Iron is an essential mineral used in making hormones, as well as tendons, ligaments, and other connective tissue. We are going to answer all queries regarding iron.
What happens if Your Body doesn’t Get Enough Iron?
At first, you might not notice anything because the body will use whatever iron it has stored in your muscles, bones, liver, and elsewhere. But when iron is scarce, the red blood cells will get smaller and will be able to carry less haemoglobin. This means that your body might develop anaemia because less oxygen will get delivered throughout the rest of your body.
YOU MAY LIKE TO READ: Are You An Eco-Warrior? Try These Earth-Friendly Diets To Save Climate
What Are the Symptoms of Anaemia?
If you are anaemic, then you may feel tired, weak, or dizzy and have pale skin, cold hands, headaches, a fast pulse, and digestive problems. Your body temperature will vary more than usual, and a weak immune system could make you sick more often.

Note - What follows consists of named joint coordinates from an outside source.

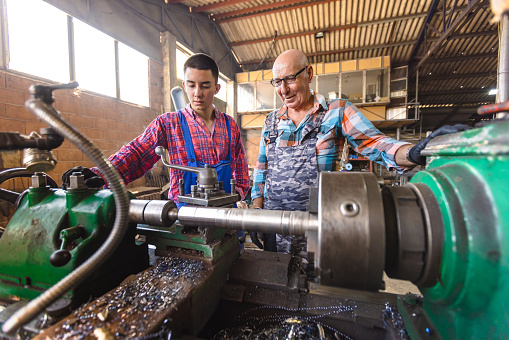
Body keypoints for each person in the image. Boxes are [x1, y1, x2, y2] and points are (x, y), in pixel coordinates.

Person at [251, 49, 470, 255]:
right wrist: (255, 213)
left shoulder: (336, 111)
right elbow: (261, 172)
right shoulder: (271, 122)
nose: (283, 89)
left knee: (315, 288)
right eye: (277, 82)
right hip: (276, 226)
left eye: (289, 79)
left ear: (309, 74)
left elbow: (376, 143)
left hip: (319, 226)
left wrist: (412, 152)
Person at [64, 53, 250, 209]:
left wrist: (235, 198)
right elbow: (136, 153)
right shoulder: (168, 124)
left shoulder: (230, 125)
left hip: (226, 217)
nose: (197, 93)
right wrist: (100, 174)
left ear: (216, 88)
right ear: (184, 86)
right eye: (191, 85)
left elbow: (241, 172)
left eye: (205, 86)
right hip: (185, 219)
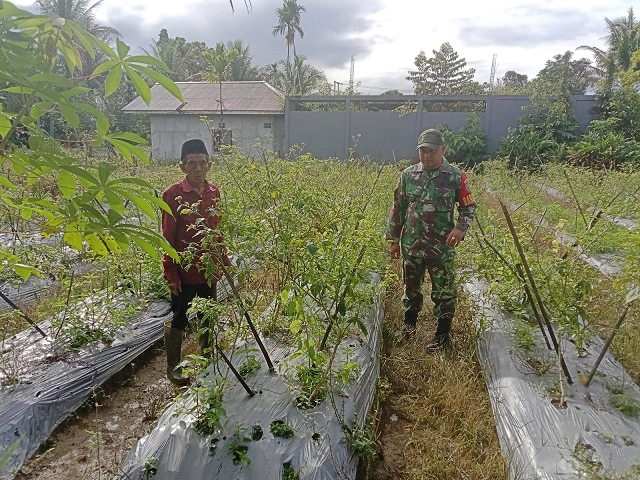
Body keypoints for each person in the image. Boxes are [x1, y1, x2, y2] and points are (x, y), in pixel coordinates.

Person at [386, 128, 476, 352]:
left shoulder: (456, 176)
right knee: (411, 289)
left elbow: (469, 207)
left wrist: (460, 229)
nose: (426, 155)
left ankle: (442, 336)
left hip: (441, 248)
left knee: (444, 291)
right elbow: (397, 208)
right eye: (422, 151)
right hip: (412, 246)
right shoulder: (408, 175)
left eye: (431, 151)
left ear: (443, 150)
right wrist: (393, 239)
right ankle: (409, 328)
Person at [161, 138, 230, 385]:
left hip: (208, 269)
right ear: (182, 167)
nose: (198, 169)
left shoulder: (214, 191)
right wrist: (171, 273)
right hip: (185, 270)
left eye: (202, 163)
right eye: (192, 164)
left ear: (209, 165)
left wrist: (223, 257)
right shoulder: (172, 195)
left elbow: (216, 229)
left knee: (207, 315)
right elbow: (167, 238)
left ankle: (208, 358)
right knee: (180, 316)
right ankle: (174, 368)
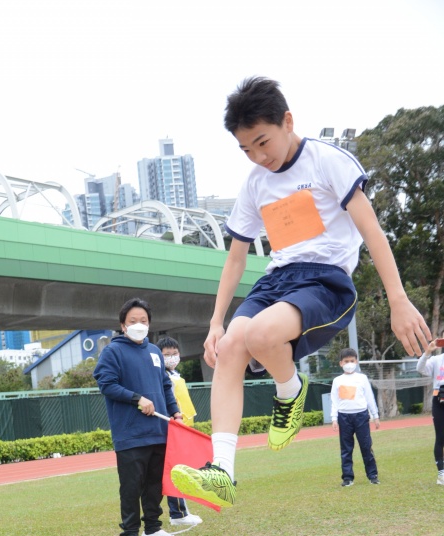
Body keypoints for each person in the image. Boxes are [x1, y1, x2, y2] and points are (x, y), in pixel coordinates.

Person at [171, 76, 431, 509]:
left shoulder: (328, 161)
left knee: (259, 334)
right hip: (277, 279)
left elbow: (372, 231)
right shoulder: (255, 183)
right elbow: (235, 259)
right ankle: (222, 471)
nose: (259, 156)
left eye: (262, 142)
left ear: (287, 121)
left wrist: (398, 299)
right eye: (246, 149)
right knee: (232, 343)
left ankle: (290, 389)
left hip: (325, 280)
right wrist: (216, 322)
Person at [93, 298, 184, 536]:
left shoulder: (154, 351)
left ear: (149, 324)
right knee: (132, 486)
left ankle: (153, 529)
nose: (138, 325)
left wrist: (175, 412)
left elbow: (165, 385)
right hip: (130, 433)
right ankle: (130, 534)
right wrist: (137, 399)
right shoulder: (113, 352)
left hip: (159, 430)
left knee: (155, 483)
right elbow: (106, 384)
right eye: (132, 321)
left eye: (143, 320)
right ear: (123, 325)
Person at [156, 336, 203, 527]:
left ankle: (181, 511)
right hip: (174, 429)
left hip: (184, 428)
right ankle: (178, 513)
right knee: (176, 471)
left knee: (181, 470)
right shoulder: (163, 377)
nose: (172, 357)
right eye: (167, 355)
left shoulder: (176, 375)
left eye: (175, 353)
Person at [330, 348, 380, 486]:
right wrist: (334, 418)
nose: (349, 364)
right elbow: (334, 400)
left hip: (361, 416)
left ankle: (372, 475)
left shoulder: (362, 378)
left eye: (352, 361)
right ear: (341, 363)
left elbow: (369, 397)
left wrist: (375, 415)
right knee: (346, 448)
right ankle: (347, 478)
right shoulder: (337, 381)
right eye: (346, 361)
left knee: (366, 446)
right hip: (344, 416)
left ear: (356, 361)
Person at [416, 339, 444, 486]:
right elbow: (420, 368)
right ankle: (441, 474)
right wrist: (427, 352)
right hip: (439, 400)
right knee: (440, 437)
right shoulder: (436, 360)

Anaemia affects your ability to think clearly and remember things. Children suffering from anaemia develop learning problems.
What is the Reason for Low Iron?
You can get a deficiency of iron if your diet isn’t great or you don’t eat much meat, fish, or poultry. When you lose blood due to injury or illness (like ulcers or colon cancer) or have a condition that hampers digestion, it could also result in iron deficiency.

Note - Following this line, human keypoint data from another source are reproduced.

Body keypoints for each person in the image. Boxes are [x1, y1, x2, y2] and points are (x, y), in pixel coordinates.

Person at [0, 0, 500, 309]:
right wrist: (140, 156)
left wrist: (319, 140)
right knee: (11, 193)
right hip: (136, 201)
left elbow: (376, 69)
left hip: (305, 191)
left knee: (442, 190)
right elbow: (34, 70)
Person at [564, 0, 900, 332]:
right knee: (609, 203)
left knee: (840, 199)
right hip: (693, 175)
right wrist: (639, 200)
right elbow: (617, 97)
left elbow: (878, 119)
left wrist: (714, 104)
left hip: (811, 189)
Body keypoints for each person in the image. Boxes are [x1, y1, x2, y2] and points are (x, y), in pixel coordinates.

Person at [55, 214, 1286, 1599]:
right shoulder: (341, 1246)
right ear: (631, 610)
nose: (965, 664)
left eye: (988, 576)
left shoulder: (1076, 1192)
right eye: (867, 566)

Women are more prone to anaemia, especially once their monthly cycle starts or if they’re pregnant.
How Much Iron Do You Need?
A man should get about 8 milligrams (mg) per day, and women need double of that: about 18 mg per day. But if you are pregnant, you may need 27mg, and if you are breastfeeding, then 10 mg. Older women of 50 and above needs to eat the same amount of iron as men, which is 8 mg per day.
If you’re Vegetarian or Vegan?
Vegetarians or vegans should eat almost double the daily iron amount that doctors recommend for meat eaters because iron from vegetables isn’t easily absorbed as it does from animal protein like fish, chicken, and meat.
Which Foods Provide Iron?
Foods that contain sufficient iron are- Oysters, beef liver, lentils, white beans, and spinach, beans, nuts, seeds, dried fruit, whole grains, and green leafy vegetables. Seafood, Lean meat, and poultry are great animal sources of iron.

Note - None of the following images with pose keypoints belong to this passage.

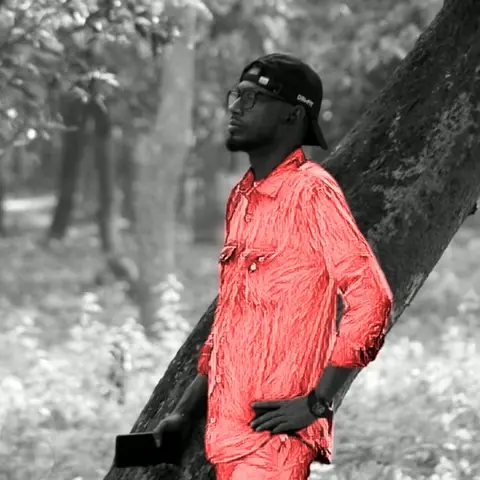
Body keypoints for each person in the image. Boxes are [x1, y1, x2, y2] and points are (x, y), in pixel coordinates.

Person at [154, 53, 393, 479]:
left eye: (254, 99)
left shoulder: (311, 192)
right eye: (237, 95)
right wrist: (186, 412)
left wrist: (318, 402)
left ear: (292, 116)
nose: (236, 107)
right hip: (228, 439)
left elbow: (372, 297)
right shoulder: (242, 198)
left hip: (275, 444)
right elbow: (232, 320)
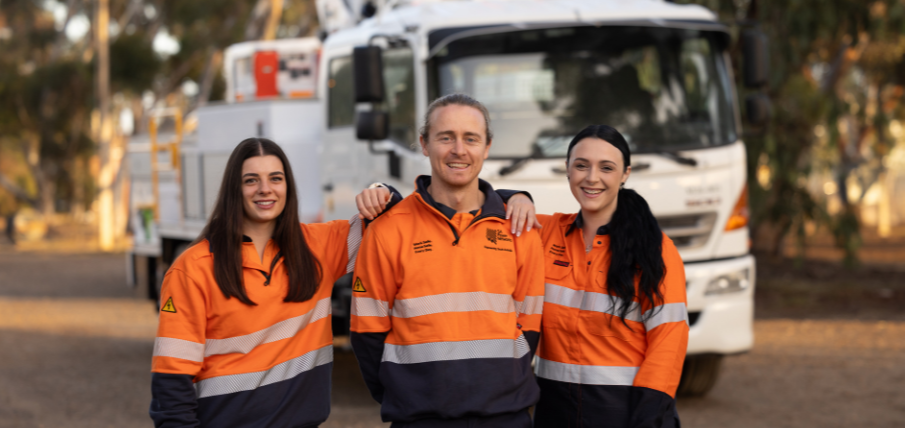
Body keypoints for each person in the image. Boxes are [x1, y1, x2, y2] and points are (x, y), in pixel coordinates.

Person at [360, 124, 689, 427]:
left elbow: (669, 338)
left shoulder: (655, 249)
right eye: (581, 165)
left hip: (626, 410)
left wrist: (651, 410)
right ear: (567, 170)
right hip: (555, 408)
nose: (592, 178)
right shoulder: (543, 233)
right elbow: (480, 207)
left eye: (606, 168)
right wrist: (515, 196)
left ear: (625, 174)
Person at [149, 137, 398, 428]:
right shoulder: (192, 269)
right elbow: (171, 381)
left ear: (287, 186)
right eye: (251, 180)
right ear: (234, 189)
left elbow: (390, 225)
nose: (265, 189)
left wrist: (382, 191)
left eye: (275, 178)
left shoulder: (319, 246)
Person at [349, 94, 546, 427]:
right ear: (424, 144)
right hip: (420, 418)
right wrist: (404, 393)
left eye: (471, 139)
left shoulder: (519, 229)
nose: (459, 150)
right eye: (446, 137)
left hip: (505, 416)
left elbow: (529, 325)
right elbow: (367, 331)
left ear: (487, 147)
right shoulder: (387, 228)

Do You Need Iron Supplements?
Usually, we get enough iron from food. Too much iron is harmful to health, causing stomach cramps, constipation, diarrhoea, nausea, and light-headedness. So, consult your doctor first before taking any iron supplements.
If you are pregnant, you need more iron for yourself and your baby. Iron deficiency in the baby results in low body weight and may cause problems with parts of your baby’s brain development. Your doctor may prescribe you supplements to keep you safe.
Around 10% of toddlers and infants don’t get enough iron. If your baby was born early or is underweight, this could later lead to behavior and attention problems. Consult your doctor on keeping track of your child’s iron requirements and, if needed, supplement your child’s iron.